Неужели тогда-то все и началось? То самое, из-за чего она решила, что ей будет лучше без нас? Быть может, где-то на снимке таится разгадка? Папа смотрел на маму, но ее взгляд был направлен в объектив камеры. Могли ли мы в тот миг догадаться, заранее предвидеть, что случится?
– М-м-м… слушай, пап, – неловко начал я. – Я тут хотел спросить… Ты с мамой давно говорил?

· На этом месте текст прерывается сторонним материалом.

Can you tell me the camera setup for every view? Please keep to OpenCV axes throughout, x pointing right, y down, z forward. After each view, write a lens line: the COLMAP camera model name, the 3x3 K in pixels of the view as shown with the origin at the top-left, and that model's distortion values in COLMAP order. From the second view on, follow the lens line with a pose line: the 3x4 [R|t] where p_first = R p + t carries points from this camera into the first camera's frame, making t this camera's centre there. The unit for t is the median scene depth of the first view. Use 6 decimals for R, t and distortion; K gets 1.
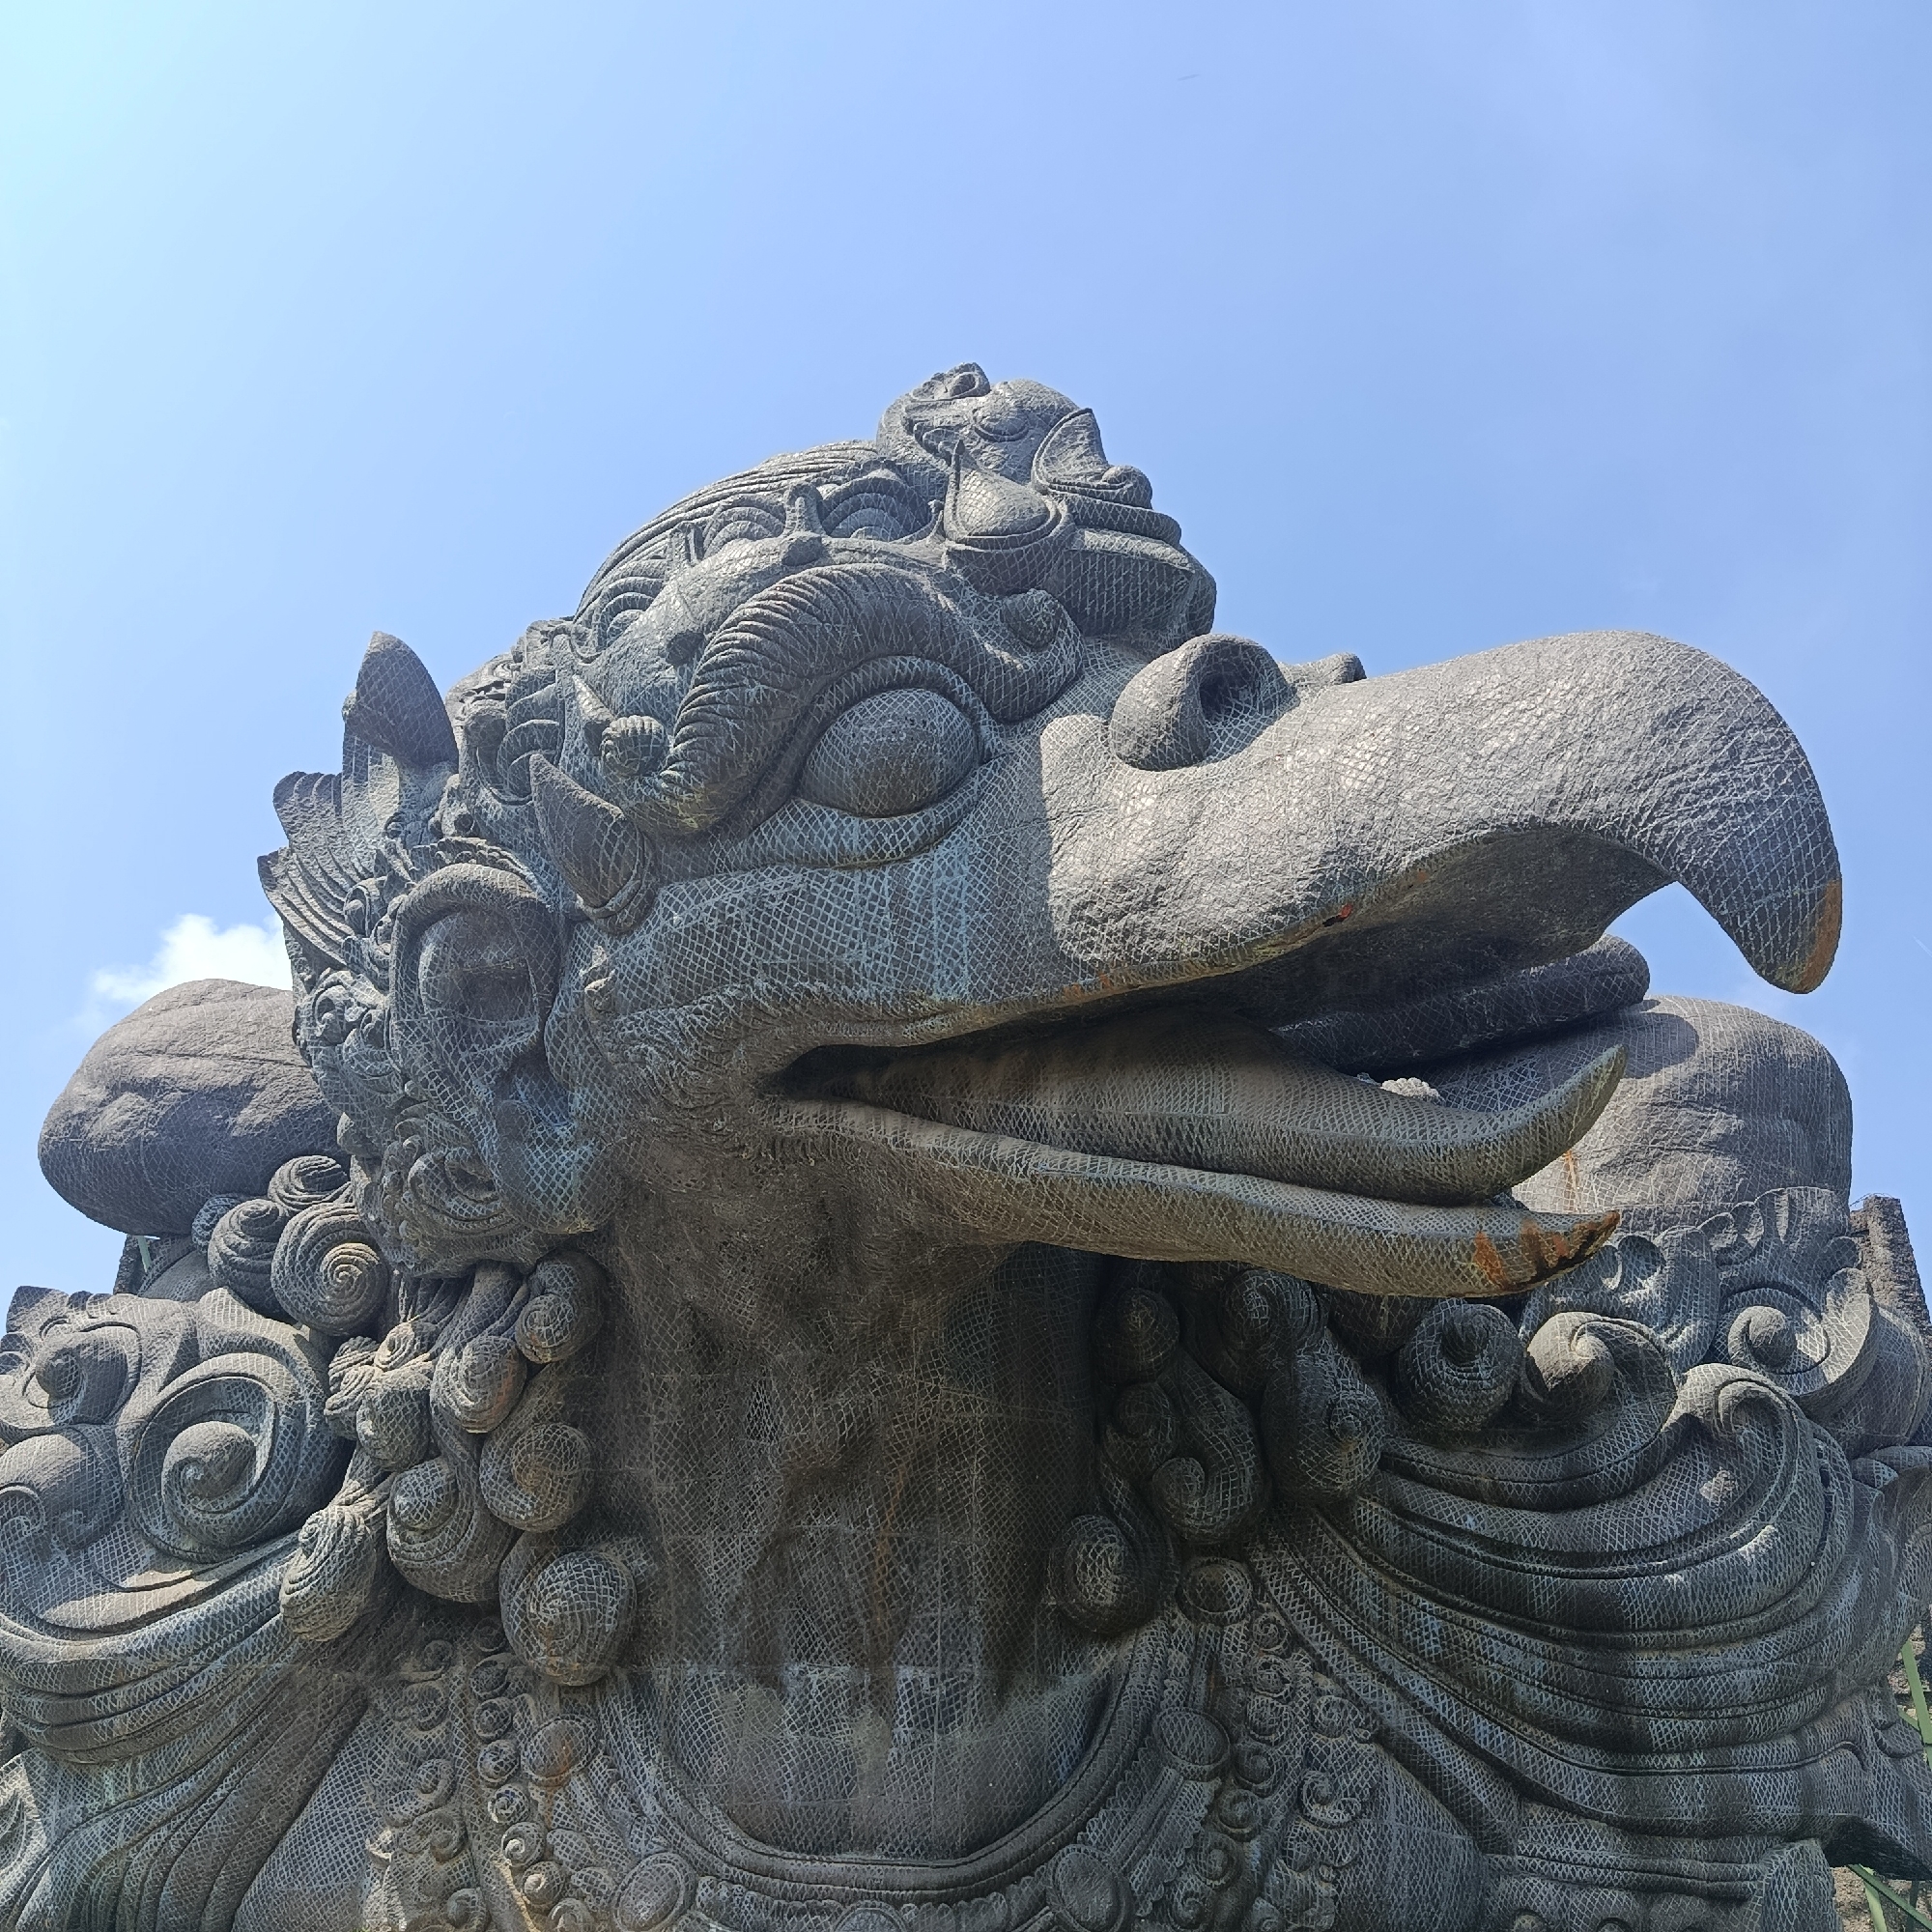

Может, они тайно общались все это время. Может, она знала, что у папы сейчас проблемы с работой, и решила вернуться. И прямо сейчас собирает чемодан.
Снова та же игра в «А что, если?».
Папа отвел глаза.
– Она очень занята. Только вышла на работу в новой фирме.
– Ну ясно.
Лучше не думать об этом. Новая работа – значит, надолго. Даже я не мог притворяться, что дела обстоят иначе.
– Короче, вы не говорили.
– Эй!
На какое-то мгновение я решил, что папа мне отвечает. Типа он огорчился, что я заговорил о маме, что-то в таком духе. Но когда я обернулся, он, сияя, вытаскивал из коробки что-то большое.
– Вот это точно стоит сохранить. Мой старый стратокастер!
– Ух ты!
Даже мне было понятно, что эта штука по-настоящему винтажная. Зеленая, глянцевая, покрытая гаражной пылью, гитара манила белым грифом с покрытым мелкими трещинками перламутровым бакелитом. Некоторые струны ослабли, других вообще не было. Но несмотря ни на что… стратокастер был невероятно крут.
– Пап, ты что, играл на гитаре?
Неужели мой папа когда-то увлекался музыкой? Почему никто раньше не упоминал об этом? Я словно увидел своего старика новыми глазами. Неужели когда-то и он был так же крут, как эта гитара?
– Ну так, иногда.
Отец провел пальцами по струнам, и они тихонько зазвенели, отчего мне немедленно захотелось подключить гитару и задать жару.
– Офигеть, пап. В хорошем смысле. Можно, я попробую?..
Мне вдруг до смерти захотелось поиграть на ней.
– Нельзя играть на чужой гитаре, Арч! – Папа неодобрительно покосился на меня. – Кроме того, я купил тебе твою личную гитару, не забыл?
Конечно нет. Папа подарил мне гитару на шестнадцатилетие. Акустический «гибсон» из темного дерева, крепкий и тяжелый. Я неплохо играл… но только в своей комнате. При одной мысли о том, чтобы сыграть для других людей, меня прошибал холодный пот.
Наверное, можно было объяснить это страхом сцены, но в глубине души я чувствовал… что жду вдохновения? Но вдруг оно так ко мне и не придет?
Как вскоре выяснилось, волноваться не стоило.
– Арчи, как слышите нас? Прием! Что случилось?
– Что? – Я заморгал.
Солнце поднималось все выше, заливая светом панорамное окно мисс Гранди – Джеральдины. Она казалась лишь темным силуэтом на фоне этого окна, но я все равно чувствовал ее удивление. В лучах солнца ее волосы сияющим нимбом окружали голову. «Твои волосы сияют…». Хм… Может, использовать эту фразу в песне? Рядом с мисс Гранди я все время думал словами песен. Вот так она на меня влияла. Я был как персонаж попсовой любовной песни.
– Прости, я просто задумался.
– Да, и похоже, о чем-то серьезном. – Она улыбнулась. – Ты будто в транс погрузился.
Так и было. Я снова играл в «А что, если?». Что, если бы Бетти не уехала в Лос-Анджелес? Что, если бы папа не попросил меня поработать у него на стройке? Что, если бы мы не откопали ту старую гитару и я не начал снова играть, пусть только в своей комнате? Что, если бы я не пошел домой с работы пешком в тот жаркий день в конце июня? Что, если бы голубой «Фольксваген», которого я раньше никогда не видел, не притормозил рядом со мной на дороге?
– Арчи Эндрюс? Ты почему разгуливаешь по такой жаре?
Я прищурился. За рулем сидела какая-то женщина с волнистыми темно-русыми волосами, в ее глазах, полускрытых солнцезащитными очками, светилось беспокойство. Да это же мисс Гранди, наша учительница музыки. Я едва узнал ее – вне школьных стен, без строгого костюма, в котором она ходила на работу.